Les responsables de la Réserve fédérale ont maintenu les taux d'intérêt inchangés mercredi, mais ont fait face au plus grand nombre de dissensions en plus de 30 ans, alors que quatre décideurs ont rompu avec les indications de la déclaration officielle prévoyant de futures baisses.
« Compte tenu des récents développements économiques et géopolitiques et du niveau d'incertitude accru concernant les perspectives, je ne pense pas qu'une telle forward guidance soit appropriée à l'heure actuelle », a déclaré Neel Kashkari, président de la Banque de la Réserve fédérale de Minneapolis, dans un communiqué.
Le Comité fédéral de l'open market a voté par 8 voix contre 4 pour maintenir le taux des fonds fédéraux dans une fourchette de 3,50 à 3,75 %, un niveau maintenu depuis la dernière des trois baisses de taux de 2025. Les dissidents se sont opposés au langage suggérant que le prochain mouvement serait une nouvelle réduction. Le vote est intervenu alors que de nouvelles données montraient que l'inflation sous-jacente s'était élevée à 3,2 % en mars, son plus haut niveau depuis novembre 2023.
Le désaccord public d'une minorité significative du comité introduit une nouvelle incertitude dans la trajectoire de la Fed, contestant les attentes du marché quant à une poursuite de l'assouplissement.

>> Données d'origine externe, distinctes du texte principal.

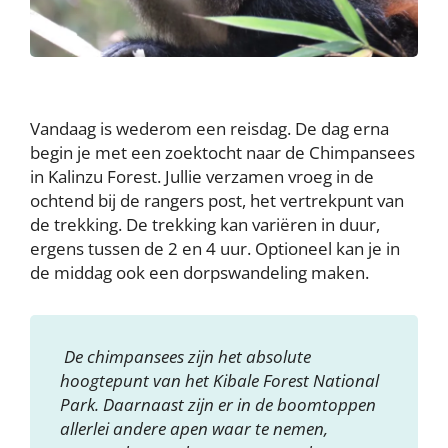
Vandaag is wederom een reisdag. De dag erna
begin je met een zoektocht naar de Chimpansees
in Kalinzu Forest. Jullie verzamen vroeg in de
ochtend bij de rangers post, het vertrekpunt van
de trekking. De trekking kan variëren in duur,
ergens tussen de 2 en 4 uur. Optioneel kan je in
de middag ook een dorpswandeling maken.
De chimpansees zijn het absolute
hoogtepunt van het Kibale Forest National
Park. Daarnaast zijn er in de boomtoppen
allerlei andere apen waar te nemen,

Cette dissension sert d'avertissement : de futures hausses de taux restent possibles si l'inflation persiste, une complication directe pour le candidat du président Trump à la tête de la banque centrale, Kevin Warsh, qui est censé favoriser des taux plus bas.
Les dissidents alertent sur l'inflation
Le cœur de la dissension est venu d'un trio de présidents régionaux de la Fed : Kashkari, Lorie Logan de la Fed de Dallas et Beth Hammack de la Fed de Cleveland. Tous trois ont soutenu la décision de maintenir les taux mais ont soutenu que la déclaration du comité n'aurait pas dû conserver ce qu'ils ont appelé un « biais d'assouplissement ».
« Je suis de plus en plus préoccupée par le temps qu'il faudra pour que l'inflation revienne complètement à la cible de 2 % du FOMC », a déclaré Logan, notant que le conflit au Moyen-Orient pourrait créer d'autres pressions inflationnistes via des rupture d'approvisionnement. L'inflation des prix des dépenses de consommation personnelle est restée au-dessus de la cible de la Fed pendant plus de cinq ans.
Hammack a fait écho à ce sentiment, déclarant que le « biais d'assouplissement clair n'est plus approprié compte tenu des perspectives ». Elle a souligné les pressions inflationnistes généralisées et la récente flambée des prix du pétrole, qui ont atteint 122 dollars le baril cette semaine, comme des risques significatifs. Kashkari a proposé que le FOMC signale plutôt « que le prochain changement de taux pourrait être soit une baisse, soit une hausse, selon l'évolution de l'économie ».
Un comité divisé
Le vote 8-4 marque la décision de politique la plus divisée depuis 1992. La phrase controversée pointée par les dissidents était : « En examinant l'ampleur et le calendrier des ajustements supplémentaires de la fourchette cible du taux des fonds fédéraux, le Comité évaluera soigneusement les données entrantes, l'évolution des perspectives et l'équilibre des risques ». Les observateurs de la Fed interprètent largement le terme « ajustements supplémentaires » comme le signal d'une poursuite du cycle d'assouplissement entamé en 2025.
Ajoutant à la complexité de la division, le quatrième dissident, le gouverneur de la Fed Stephen Miran, a voté contre la déclaration car il était favorable à une baisse immédiate des taux d'un quart de point. Cela contraste fortement avec les trois autres dissidents qui craignaient que la Fed ne projette pas une position suffisamment hawkish. Cette scission souligne la profonde incertitude à laquelle est confrontée la banque centrale alors qu'elle navigue entre inflation persistante, marché du travail stable et troubles géopolitiques accrus.
Cet article est uniquement à titre informatif et ne constitue pas un conseil en investissement.